__Work instructions__
In your answer, every line of the records should be written out exactly.

Items from a dataset
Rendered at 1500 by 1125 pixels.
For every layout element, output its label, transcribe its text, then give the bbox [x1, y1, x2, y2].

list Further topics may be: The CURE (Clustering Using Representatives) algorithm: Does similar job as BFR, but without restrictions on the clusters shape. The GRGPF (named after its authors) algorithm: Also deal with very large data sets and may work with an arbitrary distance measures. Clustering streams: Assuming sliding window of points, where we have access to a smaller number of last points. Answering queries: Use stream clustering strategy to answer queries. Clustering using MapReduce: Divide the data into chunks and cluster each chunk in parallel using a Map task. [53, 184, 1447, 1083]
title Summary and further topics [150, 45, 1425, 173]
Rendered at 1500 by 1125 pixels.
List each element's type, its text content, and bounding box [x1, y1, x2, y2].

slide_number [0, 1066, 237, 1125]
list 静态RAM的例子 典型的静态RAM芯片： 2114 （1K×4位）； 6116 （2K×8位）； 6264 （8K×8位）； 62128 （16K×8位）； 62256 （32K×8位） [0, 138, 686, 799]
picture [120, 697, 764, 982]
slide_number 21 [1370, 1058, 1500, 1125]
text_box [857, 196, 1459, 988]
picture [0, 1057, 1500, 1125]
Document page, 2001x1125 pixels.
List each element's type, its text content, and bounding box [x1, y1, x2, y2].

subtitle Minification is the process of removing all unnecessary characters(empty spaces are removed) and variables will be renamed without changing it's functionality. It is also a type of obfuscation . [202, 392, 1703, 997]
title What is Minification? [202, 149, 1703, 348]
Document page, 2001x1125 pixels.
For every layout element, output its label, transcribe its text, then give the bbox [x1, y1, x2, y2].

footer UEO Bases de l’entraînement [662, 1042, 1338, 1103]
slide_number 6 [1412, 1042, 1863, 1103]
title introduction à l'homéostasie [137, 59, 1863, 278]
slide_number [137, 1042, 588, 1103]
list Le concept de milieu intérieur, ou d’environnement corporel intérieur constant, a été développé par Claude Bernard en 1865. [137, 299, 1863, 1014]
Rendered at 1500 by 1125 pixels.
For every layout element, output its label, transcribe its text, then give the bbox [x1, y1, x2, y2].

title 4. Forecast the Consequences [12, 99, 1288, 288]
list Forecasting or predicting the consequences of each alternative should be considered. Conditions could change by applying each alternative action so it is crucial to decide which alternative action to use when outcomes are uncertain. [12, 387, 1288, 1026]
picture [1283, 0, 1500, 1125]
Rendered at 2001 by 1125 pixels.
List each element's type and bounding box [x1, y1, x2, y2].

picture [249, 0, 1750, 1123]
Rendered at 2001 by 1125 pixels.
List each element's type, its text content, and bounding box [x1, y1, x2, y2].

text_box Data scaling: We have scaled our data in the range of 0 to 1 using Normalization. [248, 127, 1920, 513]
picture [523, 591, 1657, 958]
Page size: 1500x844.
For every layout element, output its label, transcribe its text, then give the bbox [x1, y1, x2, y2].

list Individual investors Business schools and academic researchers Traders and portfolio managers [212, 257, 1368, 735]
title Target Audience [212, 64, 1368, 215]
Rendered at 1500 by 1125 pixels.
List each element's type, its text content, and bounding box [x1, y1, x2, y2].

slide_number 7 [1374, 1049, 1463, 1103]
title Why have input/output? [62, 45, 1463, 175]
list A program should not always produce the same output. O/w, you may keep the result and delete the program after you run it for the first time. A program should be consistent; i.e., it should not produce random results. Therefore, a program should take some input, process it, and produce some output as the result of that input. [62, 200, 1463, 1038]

__Response area__
Rendered at 1500 by 1125 pixels.
For every layout element, output its label, transcribe its text, then give the bbox [x1, y1, x2, y2].

list Further topics may be: The CURE (Clustering Using Representatives) algorithm: Does similar job as BFR, but without restrictions on the clusters shape. The GRGPF (named after its authors) algorithm: Also deal with very large data sets and may work with an arbitrary distance measures. Clustering streams: Assuming sliding window of points, where we have access to a smaller number of last points. Answering queries: Use stream clustering strategy to answer queries. Clustering using MapReduce: Divide the data into chunks and cluster each chunk in parallel using a Map task. [53, 184, 1447, 1083]
title Summary and further topics [150, 45, 1425, 173]
Rendered at 1500 by 1125 pixels.
List each element's type, its text content, and bounding box [x1, y1, x2, y2].

slide_number [0, 1066, 237, 1125]
list 静态RAM的例子 典型的静态RAM芯片： 2114 （1K×4位）； 6116 （2K×8位）； 6264 （8K×8位）； 62128 （16K×8位）； 62256 （32K×8位） [0, 138, 686, 799]
picture [120, 697, 764, 982]
slide_number 21 [1370, 1058, 1500, 1125]
text_box [857, 196, 1459, 988]
picture [0, 1057, 1500, 1125]
Document page, 2001x1125 pixels.
List each element's type, its text content, and bounding box [x1, y1, x2, y2].

subtitle Minification is the process of removing all unnecessary characters(empty spaces are removed) and variables will be renamed without changing it's functionality. It is also a type of obfuscation . [202, 392, 1703, 997]
title What is Minification? [202, 149, 1703, 348]
Document page, 2001x1125 pixels.
For every layout element, output its label, transcribe its text, then give the bbox [x1, y1, x2, y2].

footer UEO Bases de l’entraînement [662, 1042, 1338, 1103]
slide_number 6 [1412, 1042, 1863, 1103]
title introduction à l'homéostasie [137, 59, 1863, 278]
slide_number [137, 1042, 588, 1103]
list Le concept de milieu intérieur, ou d’environnement corporel intérieur constant, a été développé par Claude Bernard en 1865. [137, 299, 1863, 1014]
Rendered at 1500 by 1125 pixels.
For every layout element, output its label, transcribe its text, then give the bbox [x1, y1, x2, y2].

title 4. Forecast the Consequences [12, 99, 1288, 288]
list Forecasting or predicting the consequences of each alternative should be considered. Conditions could change by applying each alternative action so it is crucial to decide which alternative action to use when outcomes are uncertain. [12, 387, 1288, 1026]
picture [1283, 0, 1500, 1125]
Rendered at 2001 by 1125 pixels.
List each element's type and bounding box [x1, y1, x2, y2].

picture [249, 0, 1750, 1123]
Rendered at 2001 by 1125 pixels.
List each element's type, its text content, and bounding box [x1, y1, x2, y2].

text_box Data scaling: We have scaled our data in the range of 0 to 1 using Normalization. [248, 127, 1920, 513]
picture [523, 591, 1657, 958]
Page size: 1500x844.
For every layout element, output its label, transcribe its text, then give the bbox [x1, y1, x2, y2].

list Individual investors Business schools and academic researchers Traders and portfolio managers [212, 257, 1368, 735]
title Target Audience [212, 64, 1368, 215]
Rendered at 1500 by 1125 pixels.
List each element's type, its text content, and bounding box [x1, y1, x2, y2].

slide_number 7 [1374, 1049, 1463, 1103]
title Why have input/output? [62, 45, 1463, 175]
list A program should not always produce the same output. O/w, you may keep the result and delete the program after you run it for the first time. A program should be consistent; i.e., it should not produce random results. Therefore, a program should take some input, process it, and produce some output as the result of that input. [62, 200, 1463, 1038]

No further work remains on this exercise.